* **ЗАДАНИЕ**:
Выведите дословно фрагмент текста о фильме от слов «Последнее убежище» до слов «еще что-то значили.».

* **ИЗВЛЕЧЁННЫЙ ТЕКСТ**:
'''

Постельная сцена между Коррадо и Джулианой — один из самых невыносимых эпизодов фильма. Коррадо подходит к близости как к инженерной задаче: влечение нужно реализовать. Он пытается использовать секс как инструмент, способ "разрядить" её тревогу, вернуть её в нормальное состояние. Но желание, страх, растерянность Джулианы не поддаются расчёту. То, что должно быть актом человеческого, превращается в ещё одну операцию — холодную и лишенную смысла. Секс в этом мире стал таким же невозможным, как и всё остальное, что требует присутствия, а не производительности.
Последнее убежище
Красная комната в порту — часть деревянной хижины, выкрашенная в ярко-красный цвет, — единственное в фильме пространство, где еще возможно человеческое. Коррадо, Джулиана и их друзья собираются там, чтобы провести время. Это место транзитное, спрятанное. Здесь можно говорить, смеяться, быть неэффективным. Здесь допустима избыточность, игра, эрос. Один из персонажей рассказывает историю турецкого моряка и его подруги, которые прятались в этой комнате. История пошлая, но рассказывающий подает её почти с нежностью, как воспоминание о том времени, когда человеческие желания еще что-то значили.

'''

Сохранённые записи
'''

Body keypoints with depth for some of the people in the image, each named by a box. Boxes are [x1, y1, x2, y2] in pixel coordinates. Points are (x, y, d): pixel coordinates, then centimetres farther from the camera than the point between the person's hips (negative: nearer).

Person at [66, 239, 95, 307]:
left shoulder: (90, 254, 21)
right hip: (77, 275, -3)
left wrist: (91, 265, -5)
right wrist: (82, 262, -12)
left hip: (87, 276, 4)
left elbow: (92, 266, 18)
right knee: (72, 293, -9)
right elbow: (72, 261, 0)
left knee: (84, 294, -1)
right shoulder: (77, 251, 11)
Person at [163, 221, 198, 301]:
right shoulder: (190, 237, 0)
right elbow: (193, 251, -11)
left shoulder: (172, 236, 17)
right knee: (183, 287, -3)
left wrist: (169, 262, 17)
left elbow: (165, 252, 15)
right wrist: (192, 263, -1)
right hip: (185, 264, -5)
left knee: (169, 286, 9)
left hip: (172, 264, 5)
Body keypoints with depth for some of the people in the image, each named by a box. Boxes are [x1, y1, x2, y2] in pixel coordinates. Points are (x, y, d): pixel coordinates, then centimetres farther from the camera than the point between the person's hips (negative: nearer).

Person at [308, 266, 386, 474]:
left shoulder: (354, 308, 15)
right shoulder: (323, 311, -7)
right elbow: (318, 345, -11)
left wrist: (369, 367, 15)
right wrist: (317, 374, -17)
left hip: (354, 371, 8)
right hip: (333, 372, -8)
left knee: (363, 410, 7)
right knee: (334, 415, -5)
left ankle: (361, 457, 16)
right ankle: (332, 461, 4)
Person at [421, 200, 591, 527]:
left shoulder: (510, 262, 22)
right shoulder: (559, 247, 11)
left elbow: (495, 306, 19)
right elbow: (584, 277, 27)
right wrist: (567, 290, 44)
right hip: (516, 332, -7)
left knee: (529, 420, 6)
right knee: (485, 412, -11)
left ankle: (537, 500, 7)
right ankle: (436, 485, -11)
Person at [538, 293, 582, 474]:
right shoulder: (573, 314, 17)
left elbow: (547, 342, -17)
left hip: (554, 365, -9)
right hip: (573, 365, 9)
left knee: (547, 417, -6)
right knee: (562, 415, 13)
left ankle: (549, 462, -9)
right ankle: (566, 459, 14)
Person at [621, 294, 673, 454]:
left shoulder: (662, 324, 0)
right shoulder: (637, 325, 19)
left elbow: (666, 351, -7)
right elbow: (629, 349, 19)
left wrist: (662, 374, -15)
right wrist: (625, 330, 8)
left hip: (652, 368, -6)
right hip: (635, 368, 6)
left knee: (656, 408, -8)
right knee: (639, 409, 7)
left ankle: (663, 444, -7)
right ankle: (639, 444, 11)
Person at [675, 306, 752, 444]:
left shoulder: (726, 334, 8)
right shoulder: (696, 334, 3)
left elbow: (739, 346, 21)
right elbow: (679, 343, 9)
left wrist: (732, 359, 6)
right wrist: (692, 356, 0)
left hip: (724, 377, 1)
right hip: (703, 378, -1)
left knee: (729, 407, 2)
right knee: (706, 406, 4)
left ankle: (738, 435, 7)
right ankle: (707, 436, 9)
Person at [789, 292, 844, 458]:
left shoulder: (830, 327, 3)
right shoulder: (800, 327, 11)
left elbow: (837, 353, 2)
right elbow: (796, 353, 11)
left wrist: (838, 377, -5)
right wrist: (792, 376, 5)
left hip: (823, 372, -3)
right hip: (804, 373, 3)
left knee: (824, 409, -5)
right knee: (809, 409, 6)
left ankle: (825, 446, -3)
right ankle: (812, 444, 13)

'''

* **РЕШЕНИЕ**:
Последнее убежище
Красная комната в порту — часть деревянной хижины, выкрашенная в ярко-красный цвет, — единственное в фильме пространство, где еще возможно человеческое. Коррадо, Джулиана и их друзья собираются там, чтобы провести время. Это место транзитное, спрятанное. Здесь можно говорить, смеяться, быть неэффективным. Здесь допустима избыточность, игра, эрос. Один из персонажей рассказывает историю турецкого моряка и его подруги, которые прятались в этой комнате. История пошлая, но рассказывающий подает её почти с нежностью, как воспоминание о том времени, когда человеческие желания еще что-то значили.